5. Appliances can ease balancing and rebalancing I/O – but sometimes they get too smart for their own good, creating new problems which can be near impossible to track down due to sky-high levels of complexity in the total system. New storage appliances are adding deduplication, compression and even serialization to the list of clever enhancements. There is some really cool engineering here with the potential to get more capacity and performance with a lot less hardware investment. I really enjoy working with these in lab and pilot environments. But tread carefully with these newer, less-understood, non-traditional storage platforms. One other word on appliances: as the SANE SAN paper points out, cache (which generally includes any SSD storage) is great but design to the disks.

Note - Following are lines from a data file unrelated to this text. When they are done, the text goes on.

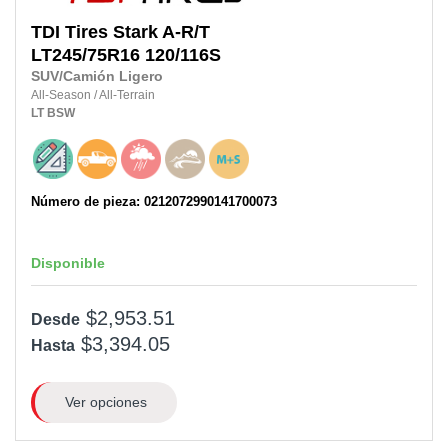
TDI Tires
Stark A-R/T
LT245/75R16
120/116S
SUV/Camión Ligero
All-Season
/
All-Terrain
LT
BSW
Número de pieza: 0212072990141700073
Disponible
$2,953.51
Desde
$3,394.05
Hasta
Ver opciones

6. Use ASM unless you have a good reason not to. My biggest reason is manageability. Specifically, ASM’s rebalancing is stellar. Skipping RAID and letting ASM handle the data protection can offer some big advantages too. ASM’s ability to do mirroring at a more granular level offers some advantages over traditional disk-by-disk RAID mirroring. You can add a single spindle into a diskgroup and ASM will re-balance all data evenly across the group while making sure each individual block maintains a mirrored copy somewhere. You can also remove spindles one-by-one with the same advantages.
   • Having a standard disk type is fundamental here. Different disks should not be mixed in a single diskgroup.
   • As you grow, ASM can still manage rebalancing even if you move back toward hardware RAID. Nonetheless you still have to know the underlying disk types and make sure not to combine LUNs built on different disk types into a single diskgroup.
7. Sketch out a growth path for the next year or so and set expectations for capacity, for IOPS and for throughput. I won’t belabor this; in a nutshell I’m just saying to do a little thinking ahead. Have a rough idea how much disk you are willing to attach to a server, think about how many PCI slots you might need, etc. Always remember that I/O performance (IOPS and throughput) is most closely tied to spindle count rather than capacity. Bigger is not faster.

At this point, I’ve dumped a lot of information and made more than one reckless assertion. Hopefully I won’t start any religious wars. In the next article I’ll discuss CPU, memory, networking and a useful architectural pattern I call “slots”. But before I go there, what are your thoughts on storage for oracle database platforms? It’s a pretty important topic. What did I overlook or forget? Where do you disagree with me? Let me know your thoughts!